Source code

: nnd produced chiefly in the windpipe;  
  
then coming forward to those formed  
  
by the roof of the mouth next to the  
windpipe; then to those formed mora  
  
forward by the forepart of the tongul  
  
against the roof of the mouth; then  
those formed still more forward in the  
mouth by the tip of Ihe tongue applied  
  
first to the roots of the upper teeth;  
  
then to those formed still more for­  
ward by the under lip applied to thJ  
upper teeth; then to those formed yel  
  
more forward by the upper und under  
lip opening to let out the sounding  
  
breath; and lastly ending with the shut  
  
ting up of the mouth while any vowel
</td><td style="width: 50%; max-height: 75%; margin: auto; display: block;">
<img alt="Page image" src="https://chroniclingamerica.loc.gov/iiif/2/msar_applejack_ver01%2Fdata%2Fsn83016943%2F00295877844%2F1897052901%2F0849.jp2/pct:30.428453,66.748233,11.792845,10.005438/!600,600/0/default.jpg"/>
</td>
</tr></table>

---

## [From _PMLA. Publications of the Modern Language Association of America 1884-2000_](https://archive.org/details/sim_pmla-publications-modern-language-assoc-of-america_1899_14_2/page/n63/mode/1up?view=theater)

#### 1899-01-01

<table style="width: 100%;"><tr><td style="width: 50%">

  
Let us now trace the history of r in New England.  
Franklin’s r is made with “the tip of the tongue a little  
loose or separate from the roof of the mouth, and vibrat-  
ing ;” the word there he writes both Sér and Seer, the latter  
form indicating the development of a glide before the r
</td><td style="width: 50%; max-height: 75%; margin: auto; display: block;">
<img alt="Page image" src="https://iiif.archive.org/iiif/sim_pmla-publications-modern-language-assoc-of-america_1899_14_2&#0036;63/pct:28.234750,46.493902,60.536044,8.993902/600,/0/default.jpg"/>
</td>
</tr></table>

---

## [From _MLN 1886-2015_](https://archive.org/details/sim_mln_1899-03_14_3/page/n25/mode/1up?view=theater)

• WHAT IS REQUIRED
Copy all lines from the data above that contain the word "https".

• SOLUTION TO THIS PROBLEM
<img alt="Page image" src="https://chroniclingamerica.loc.gov/iiif/2/msar_applejack_ver01%2Fdata%2Fsn83016943%2F00295877844%2F1897052901%2F0849.jp2/pct:30.428453,66.748233,11.792845,10.005438/!600,600/0/default.jpg"/>
## [From _PMLA. Publications of the Modern Language Association of America 1884-2000_](https://archive.org/details/sim_pmla-publications-modern-language-assoc-of-america_1899_14_2/page/n63/mode/1up?view=theater)
<img alt="Page image" src="https://iiif.archive.org/iiif/sim_pmla-publications-modern-language-assoc-of-america_1899_14_2&#0036;63/pct:28.234750,46.493902,60.536044,8.993902/600,/0/default.jpg"/>
## [From _MLN 1886-2015_](https://archive.org/details/sim_mln_1899-03_14_3/page/n25/mode/1up?view=theater)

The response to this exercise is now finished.